Select Committee Report Summary

The Ancient Monuments and Archaeological Sites and Remains (Amendment) Bill, 2018

  • The Select Committee to examine the Ancient Monuments and Archaeological Sites and Remains (Amendment) Bill, 2018 (Chairperson: Vinay P. Sahasrabuddhe) submitted its report on February 7, 2019. The Bill amends the Ancient Monuments and Archaeological Sites and Remains Act, 1958.  The Bill was introduced in Lok Sabha on July 18, 2017 and was passed by the House on January 2, 2018.  The Bill was referred to the Rajya Sabha Select Committee on July 26, 2018.  The Committee recommended that the Bill be passed by Parliament.  Key observations and recommendations of the Committee include:
  • Prohibited area: A protected monument is defined as an ancient monument which is declared to be of national importance under the Act.  Construction is not permitted in the prohibited area (area of 100 metre) around a protected monument, except under certain conditions.  The Bill seeks to permit construction of public works in prohibited areas for public purposes.  The Ministry of Culture stated to the Committee that it has found no specific reasoning behind the 100 metre limit for prohibited areas.  The Committee noted that in case of certain monuments, the 100 metre prohibition may not be required, and in certain other cases, it may not be sufficient to protect the monument.  It recommended that a systematic study should be conducted by experts to determine a rational area limit for prohibiting construction around a monument to ensure its preservation.  The experts will include archaeologists, historians, geologists, and other experts in the subject.  Further, instead of prescribing a blanket limit, construction around a protected monument should be allowed on a case-by-case basis. 
  • Heritage bye-laws: The Committee observed that other countries do not impose such blanket bans on all construction activity around a protected monument.  Typically, the limit of area to be prohibited is decided as per the nature of the monument.  Such a process could be enabled in India once the National Monuments Authority (NMA) has developed the heritage bye-laws for all the monuments.  However, the NMA hasn’t framed these bye-laws since its constitution in 2010.  The Committee recommended that the NMA should frame the heritage bye-laws at the earliest.
  • Public works: The Bill defines ‘public works’ as construction of any infrastructure that is financed and carried out by the central government for public purposes.  Further, such infrastructure must be necessary for public safety and security, and must be based on a specific instance of danger to public safety.  The Committee noted that this definition does not cover public utility projects that are not critical for public safety and security at large.  It also questioned why the definition of public works does not include public works that are essential for providing convenience to the public, as long as they do not affect the monument. 
  • Public consultation: Under the Bill, if there is any question related to whether a construction project qualifies as public work, it will be referred to the NMA.  The Committee noted that the NMA is not required to consult affected persons or experts when recommending a project as public work.  It suggested that the NMA should decide if a project qualifies as public work only after consulting experts.  Further, public hearings should be held when a project is being considered for construction in the prohibited area. 
  • Monument preservation: The Committee noted that the law to preserve monuments must maintain a balance between the preservation of ancient monuments and archaeological sites, and development of infrastructure that is in harmony with the needs of the people living near these monuments as well as tourists.  There are different types of structures among ancient monuments, and applying the same strategy for their preservation is not the best strategy.  
  • The Committee also noted that the Act bars all construction in the vicinity of protected monuments. This acts as an impediment to infrastructure projects where studies have proven that construction of the project will not impact the monument.  It also suggested that monuments should be classified based on various parameters such as historical value, and visitor footfall.  The Ministry of Culture may look into these facts based on the observations of the Committee and then come out with a comprehensive legislation.

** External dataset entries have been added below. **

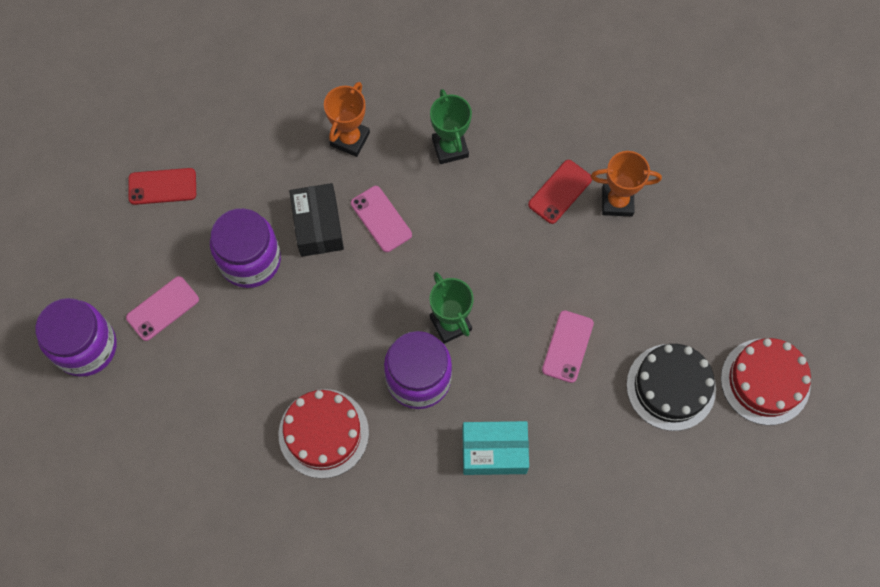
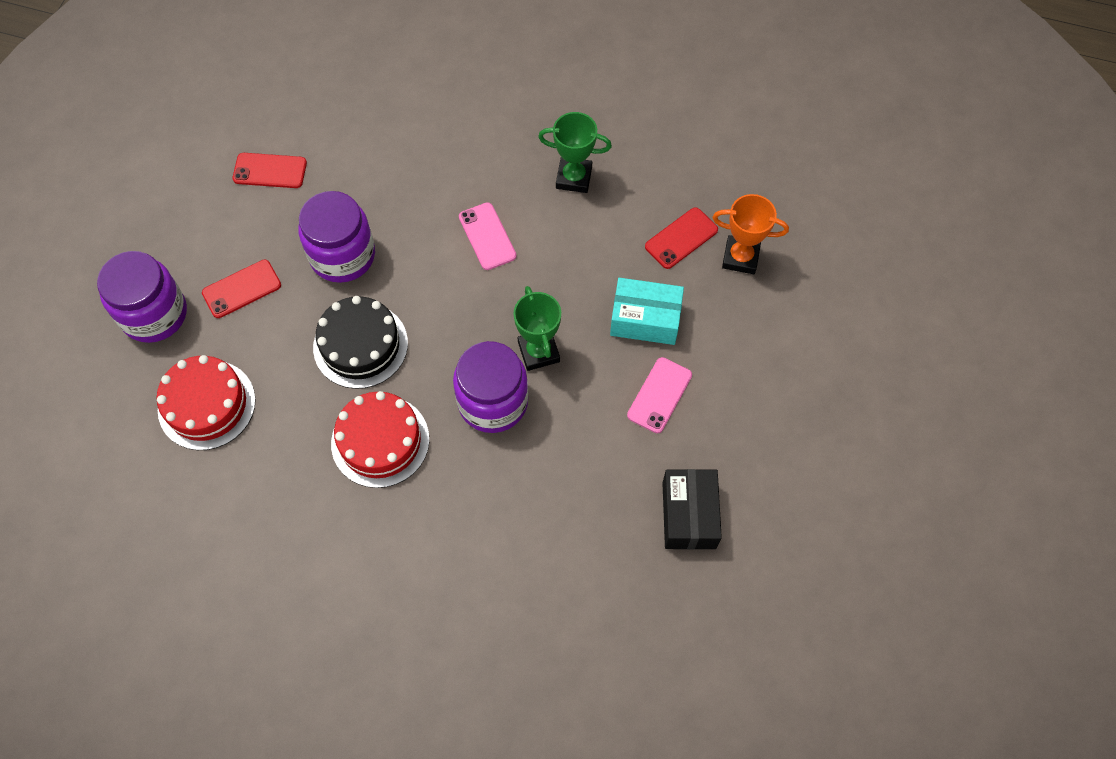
camera: 10 degrees right, 5 degrees down
pink phone [126,276,199,341] -> red phone [202,260,281,318]
black box [289,183,344,257] -> black box moved to [662,469,722,549]
orange trophy [324,82,370,157] -> none
green trophy [430,89,472,164] -> green trophy turned 75 degrees counterclockwise [538,112,612,193]
turquoise box [462,421,529,475] -> turquoise box moved to [610,278,684,345]
black cake [627,344,716,431] -> black cake moved to [313,296,408,389]
red cake [721,338,811,425] -> red cake moved to [156,355,256,450]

DISCLAIMER: This document is being furnished to you for your information.  You may choose to reproduce or redistribute this report for non-commercial purposes in part or in full to any other person with due acknowledgement of PRS Legislative Research (“PRS”).  The opinions expressed herein are entirely those of the author(s).  PRS makes every effort to use reliable and comprehensive information, but PRS does not represent that the contents of the report are accurate or complete.  PRS is an independent, not-for-profit group.  This document has been prepared without regard to the objectives or opinions of those who may receive it.